* _TASK STATEMENT_
Return every line in the items below that contains the string "size". Matching is case-sensitive.

* _THE RECORDS_
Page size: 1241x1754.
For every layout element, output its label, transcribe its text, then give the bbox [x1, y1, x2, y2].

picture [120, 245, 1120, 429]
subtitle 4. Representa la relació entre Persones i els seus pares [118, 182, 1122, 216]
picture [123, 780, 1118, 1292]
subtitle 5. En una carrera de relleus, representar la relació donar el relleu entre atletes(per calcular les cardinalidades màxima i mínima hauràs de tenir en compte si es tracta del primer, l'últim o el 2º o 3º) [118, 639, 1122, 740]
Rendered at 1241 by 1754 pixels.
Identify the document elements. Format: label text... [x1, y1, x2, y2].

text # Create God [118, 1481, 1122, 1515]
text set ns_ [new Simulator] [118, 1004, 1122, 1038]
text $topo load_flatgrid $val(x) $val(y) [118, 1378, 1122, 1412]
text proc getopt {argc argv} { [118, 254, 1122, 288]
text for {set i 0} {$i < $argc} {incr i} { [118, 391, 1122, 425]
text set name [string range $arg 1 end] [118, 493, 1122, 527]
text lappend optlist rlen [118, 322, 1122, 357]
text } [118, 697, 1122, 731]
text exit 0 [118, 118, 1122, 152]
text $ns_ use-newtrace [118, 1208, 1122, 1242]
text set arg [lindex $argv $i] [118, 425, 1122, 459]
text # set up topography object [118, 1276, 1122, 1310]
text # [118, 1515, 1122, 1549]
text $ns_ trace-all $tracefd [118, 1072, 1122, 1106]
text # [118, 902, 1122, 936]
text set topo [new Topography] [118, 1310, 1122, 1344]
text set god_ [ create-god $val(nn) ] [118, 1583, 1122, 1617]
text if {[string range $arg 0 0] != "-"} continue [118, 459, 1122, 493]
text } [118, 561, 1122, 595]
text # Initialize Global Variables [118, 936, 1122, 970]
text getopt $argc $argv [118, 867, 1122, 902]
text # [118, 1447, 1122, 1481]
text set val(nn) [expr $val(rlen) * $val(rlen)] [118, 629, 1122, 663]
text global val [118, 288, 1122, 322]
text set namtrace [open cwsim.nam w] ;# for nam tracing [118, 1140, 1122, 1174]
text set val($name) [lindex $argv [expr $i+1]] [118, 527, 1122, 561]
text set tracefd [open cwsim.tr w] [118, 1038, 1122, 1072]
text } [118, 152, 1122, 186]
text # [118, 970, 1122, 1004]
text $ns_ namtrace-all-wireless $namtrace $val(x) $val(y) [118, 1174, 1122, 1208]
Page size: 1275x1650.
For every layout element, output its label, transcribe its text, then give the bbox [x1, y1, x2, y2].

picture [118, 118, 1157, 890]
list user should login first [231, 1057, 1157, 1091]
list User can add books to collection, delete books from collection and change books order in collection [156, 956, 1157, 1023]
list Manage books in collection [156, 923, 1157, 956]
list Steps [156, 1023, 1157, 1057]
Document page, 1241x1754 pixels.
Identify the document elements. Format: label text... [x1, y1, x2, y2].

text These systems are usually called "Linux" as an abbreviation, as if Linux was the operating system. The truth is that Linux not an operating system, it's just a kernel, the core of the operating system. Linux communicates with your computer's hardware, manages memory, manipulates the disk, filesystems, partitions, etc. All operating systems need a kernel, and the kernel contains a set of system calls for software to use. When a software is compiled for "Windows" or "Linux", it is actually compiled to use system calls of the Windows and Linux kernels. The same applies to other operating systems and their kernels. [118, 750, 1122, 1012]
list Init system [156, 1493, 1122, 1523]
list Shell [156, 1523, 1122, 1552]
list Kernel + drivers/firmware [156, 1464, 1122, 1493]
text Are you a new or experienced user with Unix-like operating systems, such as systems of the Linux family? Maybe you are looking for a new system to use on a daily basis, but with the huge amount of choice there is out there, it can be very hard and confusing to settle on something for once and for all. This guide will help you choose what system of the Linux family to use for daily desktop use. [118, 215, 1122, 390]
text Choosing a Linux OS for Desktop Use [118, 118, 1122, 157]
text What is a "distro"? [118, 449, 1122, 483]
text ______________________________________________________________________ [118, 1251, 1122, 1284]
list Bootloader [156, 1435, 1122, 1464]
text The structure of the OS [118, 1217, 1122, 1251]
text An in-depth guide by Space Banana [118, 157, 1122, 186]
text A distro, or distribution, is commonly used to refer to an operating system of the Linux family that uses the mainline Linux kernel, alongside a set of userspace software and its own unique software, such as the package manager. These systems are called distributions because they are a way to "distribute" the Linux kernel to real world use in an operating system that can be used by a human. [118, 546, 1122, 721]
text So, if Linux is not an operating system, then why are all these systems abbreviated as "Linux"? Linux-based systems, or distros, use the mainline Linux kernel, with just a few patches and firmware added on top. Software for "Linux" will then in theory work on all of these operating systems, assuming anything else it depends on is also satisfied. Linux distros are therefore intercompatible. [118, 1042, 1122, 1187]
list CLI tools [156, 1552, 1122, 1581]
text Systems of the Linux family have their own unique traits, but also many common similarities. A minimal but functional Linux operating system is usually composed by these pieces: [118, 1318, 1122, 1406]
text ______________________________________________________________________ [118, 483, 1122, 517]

* _COMPLETED EXERCISE_
Page size: 1241x1754.
Page size: 1275x1650.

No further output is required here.